Elle poussa un cri. Ce fut un cri bégayé, brisé. Les bras du facteur étaient autour d’elle comme des étaux de fer, meurtrissant son corps frêle, l’étouffant, dérobant presque le monde à sa vue. Elle ne pouvait plus ni se défendre, ni crier. Elle sentit la brûlure passionnée de ses lèvres sur son visage, entendit sa voix, puis elle reprit une minute sa liberté et l’air pénétra dans ses poumons oppressés. Pierre appelait. Il était arrivé à la bifurcation de la sente et il appelait Branche-de-Saule par son nom.
La main brûlante de Mac Taggart lui bâillonna la bouche.
Elle l’entendit qui disait : « Ne répondez pas ! »
Puissante, furieuse, une haine monta en elle et, farouchement, elle frappa la main pour l’écarter.
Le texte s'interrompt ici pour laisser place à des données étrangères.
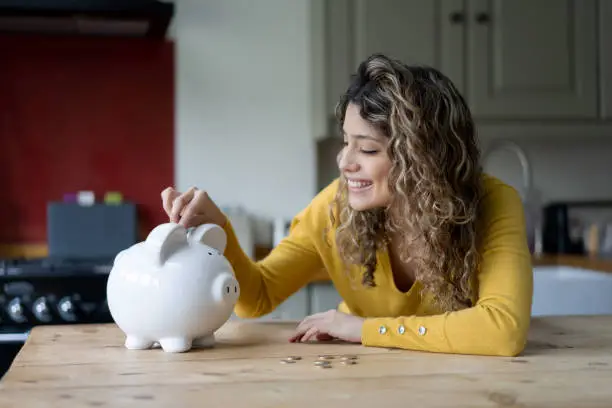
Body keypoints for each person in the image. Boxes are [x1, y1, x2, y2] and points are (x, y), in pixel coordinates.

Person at [161, 53, 533, 357]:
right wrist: (220, 227)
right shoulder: (333, 209)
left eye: (368, 148)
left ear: (424, 159)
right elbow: (256, 298)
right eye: (346, 142)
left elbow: (502, 331)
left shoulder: (494, 203)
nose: (344, 162)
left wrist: (365, 330)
On ne sait quoi dans ses yeux admirables tint Mac Taggart en respect. Toute son âme brillait en eux.
— Bête noire ! fit-elle haletante, en se dégageant du dernier contact de ses mains. « Bête ! bête noire ! » Sa voix tremblait et son visage était en feu.
— Regardez. Je suis venue vous montrer mon étang et vous dire ce que vous désirez savoir, et vous, vous m’avez martyrisée comme une brute, comme un rocher immense ! Regardez, là, en bas, c’est mon étang !
Elle n’avait pas combiné son plan de cette façon. Elle avait décidé d’être souriante, railleuse même, en ce moment-là. Mais Bush Mac Taggart avait anéanti les projets si bien imaginés. Et pourtant, tandis qu’elle désignait l’étang, le facteur du lac Bain se pencha une minute par-dessus le bord du ravin. Alors elle se mit à rire, à rire en même temps qu’elle lui donnait dans le dos une brusque secousse.
— Et voilà ma réponse, monsieur le facteur du lac Bain, cria-t-elle d’un ton railleur, tandis qu’il plongeait, tête première, dans l’étang profond entre les murailles rocheuses.